Work task
Look through the listing below, and wherever a line has the string "fruit", pull it out.

Data for this exercise
[Start of Attachment]
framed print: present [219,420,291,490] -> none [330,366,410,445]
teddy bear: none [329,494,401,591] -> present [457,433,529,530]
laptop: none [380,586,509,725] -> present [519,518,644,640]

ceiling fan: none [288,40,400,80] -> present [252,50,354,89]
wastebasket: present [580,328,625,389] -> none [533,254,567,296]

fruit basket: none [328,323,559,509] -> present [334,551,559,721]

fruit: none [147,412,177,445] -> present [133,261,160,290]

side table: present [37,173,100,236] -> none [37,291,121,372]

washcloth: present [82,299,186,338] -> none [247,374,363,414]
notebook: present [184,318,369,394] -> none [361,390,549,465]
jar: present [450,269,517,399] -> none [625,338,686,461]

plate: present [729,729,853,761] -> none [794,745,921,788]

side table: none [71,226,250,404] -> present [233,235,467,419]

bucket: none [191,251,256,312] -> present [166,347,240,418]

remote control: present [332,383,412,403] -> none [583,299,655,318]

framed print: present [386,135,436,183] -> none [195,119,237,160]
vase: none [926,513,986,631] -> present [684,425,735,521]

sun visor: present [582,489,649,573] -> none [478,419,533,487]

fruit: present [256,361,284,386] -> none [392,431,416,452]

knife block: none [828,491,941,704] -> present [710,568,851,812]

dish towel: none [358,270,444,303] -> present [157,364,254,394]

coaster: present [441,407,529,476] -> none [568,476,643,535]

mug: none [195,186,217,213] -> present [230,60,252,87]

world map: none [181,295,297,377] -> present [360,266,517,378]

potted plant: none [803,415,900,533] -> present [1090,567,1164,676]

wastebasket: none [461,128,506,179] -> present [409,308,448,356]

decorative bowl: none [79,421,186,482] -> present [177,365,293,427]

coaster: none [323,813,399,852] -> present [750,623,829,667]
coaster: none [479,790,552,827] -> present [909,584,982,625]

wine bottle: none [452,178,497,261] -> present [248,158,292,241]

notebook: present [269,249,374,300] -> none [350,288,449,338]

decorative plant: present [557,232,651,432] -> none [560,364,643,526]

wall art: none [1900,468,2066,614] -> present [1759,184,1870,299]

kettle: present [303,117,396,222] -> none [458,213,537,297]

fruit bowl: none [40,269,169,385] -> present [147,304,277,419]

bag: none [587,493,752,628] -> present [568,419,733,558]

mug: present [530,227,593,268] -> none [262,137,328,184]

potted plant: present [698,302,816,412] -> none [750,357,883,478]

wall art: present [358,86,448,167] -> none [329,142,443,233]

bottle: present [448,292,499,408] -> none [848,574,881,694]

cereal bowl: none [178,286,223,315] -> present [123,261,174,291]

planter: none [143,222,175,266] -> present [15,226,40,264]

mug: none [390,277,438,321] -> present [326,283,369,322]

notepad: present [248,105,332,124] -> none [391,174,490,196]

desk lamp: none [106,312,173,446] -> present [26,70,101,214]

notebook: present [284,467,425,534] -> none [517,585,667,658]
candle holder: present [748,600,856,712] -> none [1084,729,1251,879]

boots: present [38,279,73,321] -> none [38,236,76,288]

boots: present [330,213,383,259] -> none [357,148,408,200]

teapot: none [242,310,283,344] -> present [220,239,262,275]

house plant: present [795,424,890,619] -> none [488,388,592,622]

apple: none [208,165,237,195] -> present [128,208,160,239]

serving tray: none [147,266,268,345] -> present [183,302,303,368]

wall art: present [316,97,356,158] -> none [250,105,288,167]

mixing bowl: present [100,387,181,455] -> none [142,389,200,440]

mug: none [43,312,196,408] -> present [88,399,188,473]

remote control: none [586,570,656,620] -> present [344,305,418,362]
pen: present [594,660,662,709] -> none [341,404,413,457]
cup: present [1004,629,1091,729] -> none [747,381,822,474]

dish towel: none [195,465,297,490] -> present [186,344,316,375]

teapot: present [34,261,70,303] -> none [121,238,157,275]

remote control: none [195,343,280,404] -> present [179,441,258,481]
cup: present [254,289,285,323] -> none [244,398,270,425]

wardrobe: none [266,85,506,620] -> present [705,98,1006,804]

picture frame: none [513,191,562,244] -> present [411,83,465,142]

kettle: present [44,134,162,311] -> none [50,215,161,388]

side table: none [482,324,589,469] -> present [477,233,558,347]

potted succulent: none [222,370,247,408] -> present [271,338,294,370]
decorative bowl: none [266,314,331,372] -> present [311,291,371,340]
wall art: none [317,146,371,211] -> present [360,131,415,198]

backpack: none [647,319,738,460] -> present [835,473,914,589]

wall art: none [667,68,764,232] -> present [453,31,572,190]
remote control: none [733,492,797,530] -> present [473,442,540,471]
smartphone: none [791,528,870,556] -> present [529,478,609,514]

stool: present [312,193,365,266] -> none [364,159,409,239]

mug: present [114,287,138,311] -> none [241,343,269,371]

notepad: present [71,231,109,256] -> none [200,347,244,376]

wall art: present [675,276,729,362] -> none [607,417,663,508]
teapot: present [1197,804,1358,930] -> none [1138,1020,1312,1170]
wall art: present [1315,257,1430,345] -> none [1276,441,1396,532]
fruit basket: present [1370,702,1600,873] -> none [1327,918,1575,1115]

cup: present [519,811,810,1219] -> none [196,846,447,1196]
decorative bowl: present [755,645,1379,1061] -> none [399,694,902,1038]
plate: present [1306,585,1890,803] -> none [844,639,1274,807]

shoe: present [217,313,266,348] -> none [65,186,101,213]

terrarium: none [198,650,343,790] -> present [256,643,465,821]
[End of Attachment]
Answer for this exercise
fruit basket: none [328,323,559,509] -> present [334,551,559,721]
fruit: none [147,412,177,445] -> present [133,261,160,290]
fruit: present [256,361,284,386] -> none [392,431,416,452]
fruit bowl: none [40,269,169,385] -> present [147,304,277,419]
fruit basket: present [1370,702,1600,873] -> none [1327,918,1575,1115]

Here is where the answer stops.